No, Crows supporters, it was not a Richmond based conspiracy that caused the Adelaide club to be sanctioned for violating AFL protocols for resuming the Toyota 2020 AFL Premiership competition.
It has not yet emerged which of the other clubs came under scrutiny, but given the situation and the current state of AFL finances, it is doubtful much attention was directed at Gold Coast.
It seems that despite the players prevailing in getting the league to permit families to be included in the league’s hub scheme.
Give them a centimetre and they will take a kilometre appears to be the protocol of players and clubs looking for ways to circumvent the rules and gain a competitive advantage.
Sixteen Crows were handed a one-match ban, but the ban was suspended, as footy players cannot be expected to calculate the correct distance in order to be properly socially distant during a kicking drill.

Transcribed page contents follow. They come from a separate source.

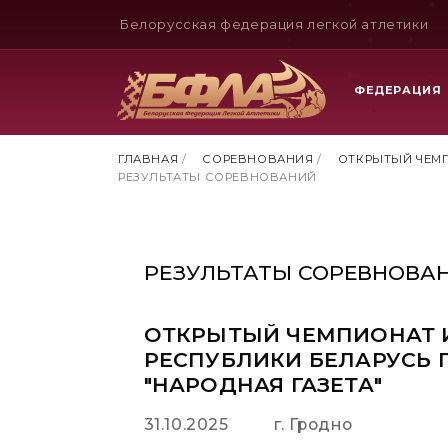
Белорусская федерация легкой атлетики
ФЕДЕРАЦИЯ
ГЛАВНАЯ
/
СОРЕВНОВАНИЯ
/
ОТКРЫТЫЙ ЧЕМП
РЕЗУЛЬТАТЫ СОРЕВНОВАНИЙ
РЕЗУЛЬТАТЫ СОРЕВНОВА
ОТКРЫТЫЙ ЧЕМПИОНАТ 
РЕСПУБЛИКИ БЕЛАРУСЬ 
"НАРОДНАЯ ГАЗЕТА"
31.10.2025
г. Гродно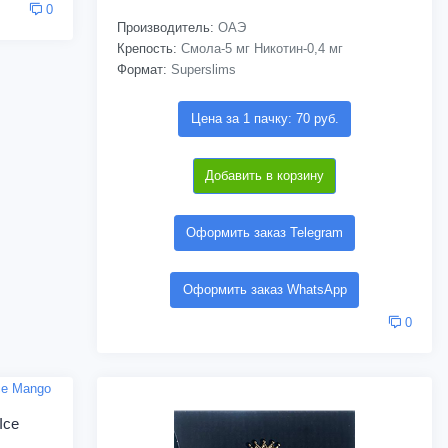
0
Производитель:
ОАЭ
Крепость:
Смола-5 мг Никотин-0,4 мг
Формат:
Superslims
Цена за 1 пачку: 70 руб.
Добавить в корзину
Оформить заказ Telegram
Оформить заказ WhatsApp
0
Ice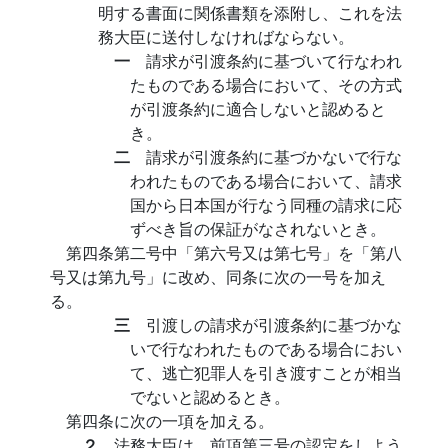
明する書面に関係書類を添附し、これを法
務大臣に送付しなければならない。
一
請求が引渡条約に基づいて行なわれ
たものである場合において、その方式
が引渡条約に適合しないと認めると
き。
二
請求が引渡条約に基づかないで行な
われたものである場合において、請求
国から日本国が行なう同種の請求に応
ずべき旨の保証がなされないとき。
第四条第二号中「第六号又は第七号」を「第八
号又は第九号」に改め、同条に次の一号を加え
る。
三
引渡しの請求が引渡条約に基づかな
いで行なわれたものである場合におい
て、逃亡犯罪人を引き渡すことが相当
でないと認めるとき。
第四条に次の一項を加える。
２
法務大臣は、前項第三号の認定をしよう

Assistant coach Ben Hart was not nearly so fortunate. He was handed a ban of six weeks and it is highly doubtful that he can expect the sort of leniency extended to players.
Assistant coaches are expendable. There are four others working for Adelaide. They can divide Hart’s duties, giving each an additional 25 percent of the work.

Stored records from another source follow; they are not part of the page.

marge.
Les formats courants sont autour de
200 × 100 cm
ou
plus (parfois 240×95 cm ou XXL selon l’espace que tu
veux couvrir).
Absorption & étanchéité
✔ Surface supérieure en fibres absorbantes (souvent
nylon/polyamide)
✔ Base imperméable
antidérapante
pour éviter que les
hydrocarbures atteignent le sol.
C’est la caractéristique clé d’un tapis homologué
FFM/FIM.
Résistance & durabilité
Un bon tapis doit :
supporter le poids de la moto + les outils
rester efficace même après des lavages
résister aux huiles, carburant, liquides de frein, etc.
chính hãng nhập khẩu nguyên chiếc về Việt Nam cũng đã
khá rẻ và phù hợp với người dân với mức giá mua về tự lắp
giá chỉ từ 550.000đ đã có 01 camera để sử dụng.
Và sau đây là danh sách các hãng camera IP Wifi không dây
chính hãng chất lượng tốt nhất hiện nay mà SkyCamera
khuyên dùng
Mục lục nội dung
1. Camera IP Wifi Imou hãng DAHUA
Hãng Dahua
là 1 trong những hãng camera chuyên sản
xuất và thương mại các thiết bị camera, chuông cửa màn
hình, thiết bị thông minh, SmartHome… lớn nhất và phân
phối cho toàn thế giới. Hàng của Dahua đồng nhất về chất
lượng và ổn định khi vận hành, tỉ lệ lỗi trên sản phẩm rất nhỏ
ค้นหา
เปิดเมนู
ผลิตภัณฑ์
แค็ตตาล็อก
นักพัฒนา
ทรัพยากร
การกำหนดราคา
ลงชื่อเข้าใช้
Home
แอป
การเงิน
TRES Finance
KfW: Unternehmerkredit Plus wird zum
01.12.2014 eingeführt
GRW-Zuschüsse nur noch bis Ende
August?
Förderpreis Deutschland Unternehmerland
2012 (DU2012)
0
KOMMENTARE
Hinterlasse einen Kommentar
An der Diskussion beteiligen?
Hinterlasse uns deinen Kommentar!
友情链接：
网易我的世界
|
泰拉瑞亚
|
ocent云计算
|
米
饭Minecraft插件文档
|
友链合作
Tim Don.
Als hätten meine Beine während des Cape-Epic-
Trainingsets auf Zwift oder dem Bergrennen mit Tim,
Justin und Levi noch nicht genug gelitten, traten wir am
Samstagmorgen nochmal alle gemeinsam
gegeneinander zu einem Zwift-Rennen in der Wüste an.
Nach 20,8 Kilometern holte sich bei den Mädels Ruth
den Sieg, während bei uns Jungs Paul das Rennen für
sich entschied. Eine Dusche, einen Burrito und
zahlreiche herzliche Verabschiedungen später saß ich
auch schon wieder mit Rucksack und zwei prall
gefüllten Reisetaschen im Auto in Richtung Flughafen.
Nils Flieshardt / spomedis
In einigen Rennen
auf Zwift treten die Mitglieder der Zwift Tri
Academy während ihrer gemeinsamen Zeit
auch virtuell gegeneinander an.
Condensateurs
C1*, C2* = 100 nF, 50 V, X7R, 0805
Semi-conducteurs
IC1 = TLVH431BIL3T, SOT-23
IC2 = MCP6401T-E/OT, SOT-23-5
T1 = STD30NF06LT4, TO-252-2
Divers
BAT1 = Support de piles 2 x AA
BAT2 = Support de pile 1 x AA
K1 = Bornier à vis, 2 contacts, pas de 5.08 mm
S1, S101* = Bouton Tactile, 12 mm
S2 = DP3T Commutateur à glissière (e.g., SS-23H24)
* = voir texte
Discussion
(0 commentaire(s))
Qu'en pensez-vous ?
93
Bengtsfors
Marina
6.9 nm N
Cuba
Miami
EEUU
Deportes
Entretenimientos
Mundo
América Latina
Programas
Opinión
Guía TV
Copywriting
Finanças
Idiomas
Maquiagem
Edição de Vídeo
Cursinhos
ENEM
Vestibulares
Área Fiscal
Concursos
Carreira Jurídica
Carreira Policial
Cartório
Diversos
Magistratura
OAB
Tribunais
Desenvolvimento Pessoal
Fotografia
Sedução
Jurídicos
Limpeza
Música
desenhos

Matthew Nicks has taken over as the head coach from Don Pyke. Pyke stood himself down after viewing his failure to win a premiership as a sign that the club would be better off with someone else at the helm.

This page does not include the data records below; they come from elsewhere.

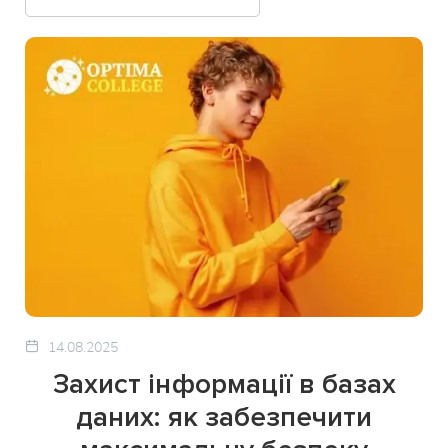
14.08.2025
Захист інформації в базах
даних: як забезпечити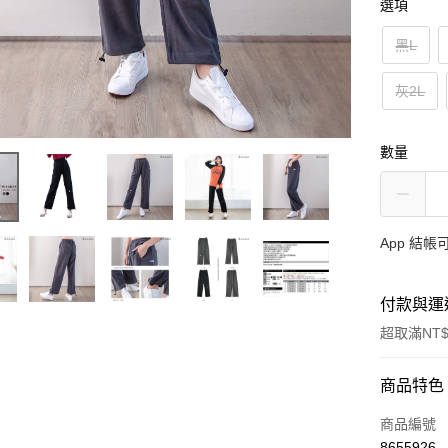
選項
黑L
灰2L
數量
App 結
付款與運
超取滿NT$
付款方式
商品特色
信用卡一
商品編號
8655926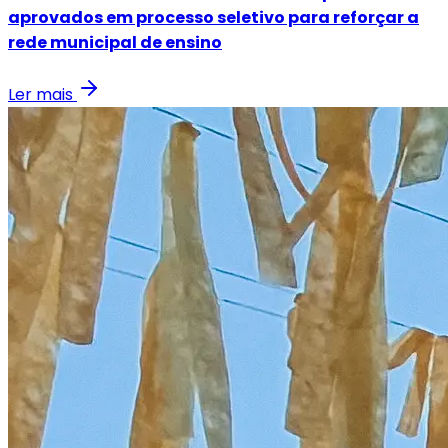
aprovados em processo seletivo para reforçar a
rede municipal de ensino
Ler mais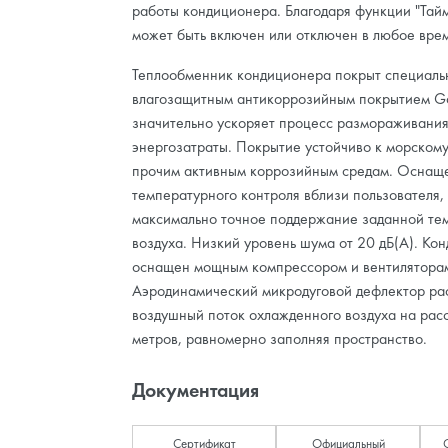
работы кондиционера. Благодаря функции "Тай
может быть включен или отключен в любое врем
Теплообменник кондиционера покрыт специал
влагозащитным антикоррозийным покрытием Gol
значительно ускоряет процесс размораживания
энергозатраты. Покрытие устойчиво к морскому
прочим активным коррозийным средам. Оснащ
температурного контроля вблизи пользователя,
максимально точное поддержание заданной те
воздуха. Низкий уровень шума от 20 дБ(А). Ко
оснащен мощным компрессором и вентиляторам
Аэродинамический микродуговой дефлектор ра
воздушный поток охлажденного воздуха на рас
метров, равномерно заполняя пространство.
Документация
Сертификат
Официальный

It would be an encouraging sign to see the AFL return and a return would hopefully cut down on incidents such as that involving Geelong recruit Jack Steven, who apparently was on the pointy end of a knife to his chest. At least he was not wounded in the back, where most knives hit home.
The details of the incident have yet to emerge, but the 11-season St. Kilda veteran is in far worse shape for his violation of social distancing than any of the Adelaide outfit.
We have to allow, though, that maybe the knife was thrown.